Skanska is currently targeting LEED Gold certification for both biomedical buildings, which will be comprised of mixed-use laboratory, office and retail space. The buildings also include collaborative work areas, administrative space, an auditorium and dining facilities to house more than 1,000 Novartis employees. The buildings share a common underground structure that features more than 450 parking spaces, a loading dock, building support spaces and a central utilities' tri-generation plant.
To date, Skanska has removed more than 45,268 tons (90.536 million pounds) of waste and debris, as well as 201,500 cubic yards of soil from the site. 99.7% of debris from the project has been recycled. Committed to the local community and the environment, the project team has worked to ensure maximum use and manufacture of local materials and products to reach today's topping out milestone.
So far, 23% of the project is complete, and Skanska is on track to finish construction in 2015 as scheduled. The project team, which includes 1,500 trades people, has dedicated 632,784 work hours to the building's construction. During this time, Skanska's team installed 6 million pounds of steel as a temporary support of excavation, excavated and hauled 201,500 cubic yards of soil, placed more than 45,000 cubic yards of concrete, installed 7 million pounds of reinforcing steel and installed 36.5 miles of post tension cables in order to erect the campus's structural steel.

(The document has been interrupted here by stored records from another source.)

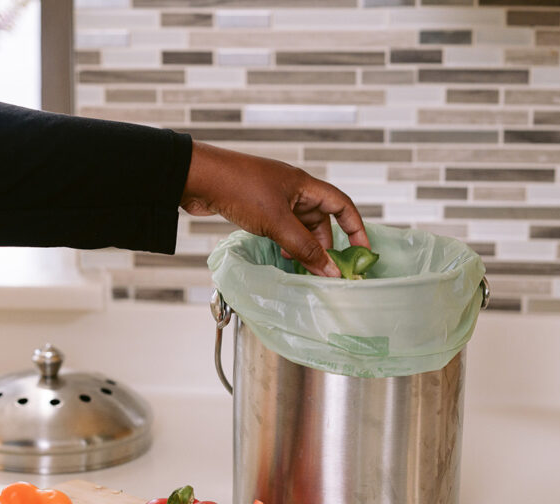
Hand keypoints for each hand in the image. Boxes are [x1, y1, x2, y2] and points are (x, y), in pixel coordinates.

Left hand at [180, 141, 368, 276]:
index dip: (355, 227)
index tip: (362, 251)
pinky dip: (285, 241)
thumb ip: (304, 247)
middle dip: (324, 243)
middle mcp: (292, 189)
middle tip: (322, 268)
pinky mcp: (255, 207)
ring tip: (299, 264)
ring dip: (303, 245)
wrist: (197, 178)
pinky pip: (280, 227)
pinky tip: (280, 254)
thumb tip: (329, 270)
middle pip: (320, 218)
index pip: (341, 205)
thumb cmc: (238, 189)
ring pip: (299, 225)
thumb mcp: (277, 222)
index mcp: (304, 185)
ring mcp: (273, 198)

The Novartis expansion project is the first construction project in New England to use Multi-Trade Prefabrication, a method Skanska created to improve a project's overall efficiency, while also increasing collaboration among the designers, architects, engineers and subcontractors.
In addition to the Novartis project, Skanska is currently using Multi-Trade Prefabrication to build B2, a 32-story residential tower in Brooklyn, New York, to expand the Nemours/Alfred I. DuPont Hospital for Children in Wilmington, Delaware, and to complete University Medical Center in New Orleans.
Skanska USA's strength and unified presence throughout Greater Boston has given New England some of its most vital and well-known structures, including the State St. Financial Center at One Lincoln St., the Battery Wharf Hotel and Residences in the North End, the Commonwealth of Massachusetts Second Data Center in Springfield, and Terminal A at Logan International Airport, which is the country's first LEED certified airport terminal. Currently, Skanska's efforts can be seen throughout the Boston area via its management of the Harvard Art Museums' expansion and renovation project and the Beth Israel Deaconess Medical Center's Chestnut Hill Sq. medical office building fit-out in Newton. Skanska is a joint venture partner for both the Fore River Bridge replacement and Longfellow Bridge rehabilitation projects for the Massachusetts Department of Transportation. Skanska also recently broke ground at 101 Seaport in Seaport Sq., and is on track to complete construction of EF Education First's 11-story new headquarters building in Cambridge.

Shown is Skanska’s Novartis project team with mayor of Cambridge Henrietta Davis; Cambridge city councillor Minka vanBeuzekom; Cambridge city council Craig Kelley; president of the Novartis Institutes for BioMedical Research Mark Fishman; and Co-COO of Skanska USA Building’s New England, Delaware and Pennsylvania regions Paul Hewins.